→ **Excerpt**:
- Sire: Bold Ruler
- Grandsire: Nasrullah
- Dam: Misty Morn
- Damsire: Princequillo
- Sex: Stallion
- Foaled: 1964
- Country: United States
- Colour: Bay
- Breeder: Wheatley Stable
- Owner: Wheatley Stable
- Trainer: Edward A. Neloy
- Record: 25: 7-6-6
- Earnings: US$532,254

Major wins
- Champagne Stakes (1966) Tremont Stakes (1966) Garden State Stakes (1966) Lawrence Realization Stakes (1967)

Awards
- American Champion Two-Year-Old Colt (1966)

= Successor (horse) =

American-bred Thoroughbred racehorse

Successor (March 27, 1964 – August 1, 1971) was an American Champion Thoroughbred racehorse.

==Background==
He was bred and raced by Gladys Phipps and her brother Ogden L. Mills under their Wheatley Stable banner. A full brother to Bold Lad, his sire was eight-time Leading sire in North America, Bold Ruler and his dam was the Champion racing mare, Misty Morn.

→ **Written problem**: From the profile of the racehorse Successor, extract the stretch from "Successor (March 27, 1964" through "mare, Misty Morn.", copying it word for word.

→ **Entries provided**:
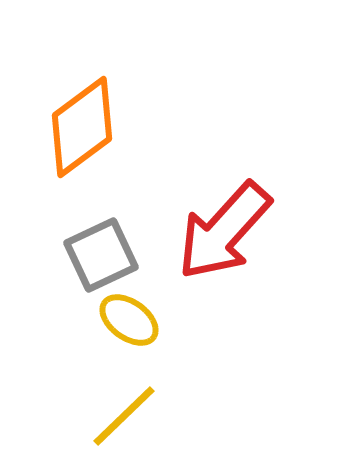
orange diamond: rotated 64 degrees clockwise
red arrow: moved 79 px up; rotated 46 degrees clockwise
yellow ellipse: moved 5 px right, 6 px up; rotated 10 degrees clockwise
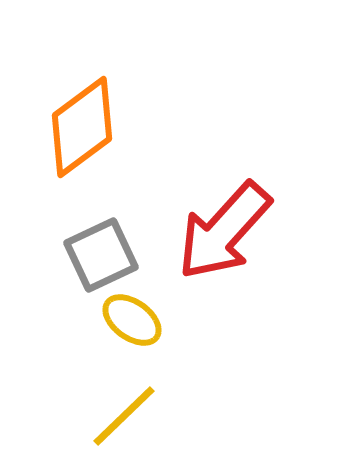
yellow ellipse: moved 3 px right
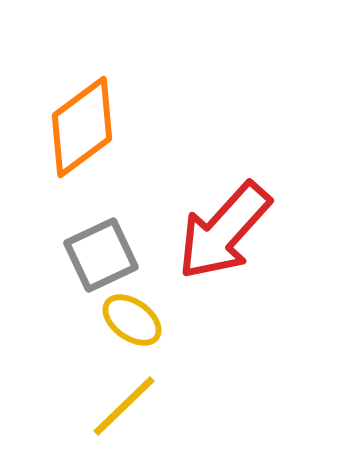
yellow line: moved 10 px up
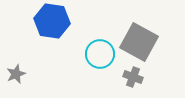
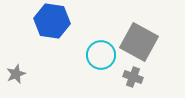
cyan circle: moved 1 px right, 1 px down
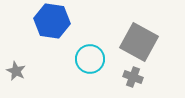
cyan circle: moved 11 px left, 4 px down
gray star: moved 3 px up; rotated 24 degrees counterclockwise
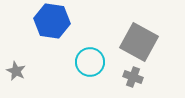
cyan circle: moved 3 px down
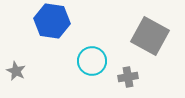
gray square: moved 11 px right, 6 px up
cyan circle: moved 2 px right, 1 px up
gray cross: moved 5 px left; rotated 30 degrees counterclockwise
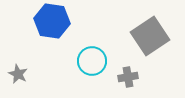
gray square: rotated 27 degrees clockwise
gray star: moved 2 px right, 3 px down
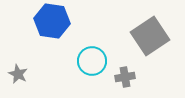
gray cross: moved 3 px left
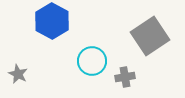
blue hexagon: rotated 20 degrees clockwise
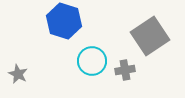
blue hexagon: moved 12 px right; rotated 12 degrees counterclockwise
gray cross: moved 7 px up
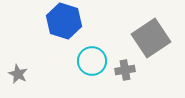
gray square: moved 1 px right, 2 px down
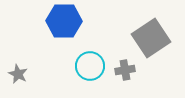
blue hexagon: rotated 16 degrees counterclockwise
cyan circle: moved 2 px left, 5 px down
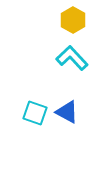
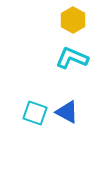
cyan L-shape: rotated 24 degrees counterclockwise
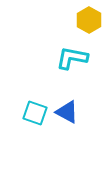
yellow hexagon: moved 16 px right
cyan L-shape: rotated 12 degrees counterclockwise
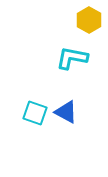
blue triangle: moved 1 px left
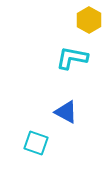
cyan square: moved 1 px right, 30 px down
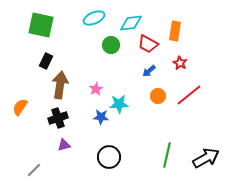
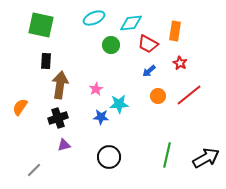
black rectangle: rotated 21 degrees counterclockwise
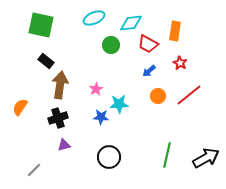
black rectangle: rotated 56 degrees counterclockwise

→ **Correct output**:
Successor (March 27, 1964 – August 1, 1971) was an American Champion Thoroughbred racehorse.

==Background==
He was bred and raced by Gladys Phipps and her brother Ogden L. Mills under their Wheatley Stable banner. A full brother to Bold Lad, his sire was eight-time Leading sire in North America, Bold Ruler and his dam was the Champion racing mare, Misty Morn.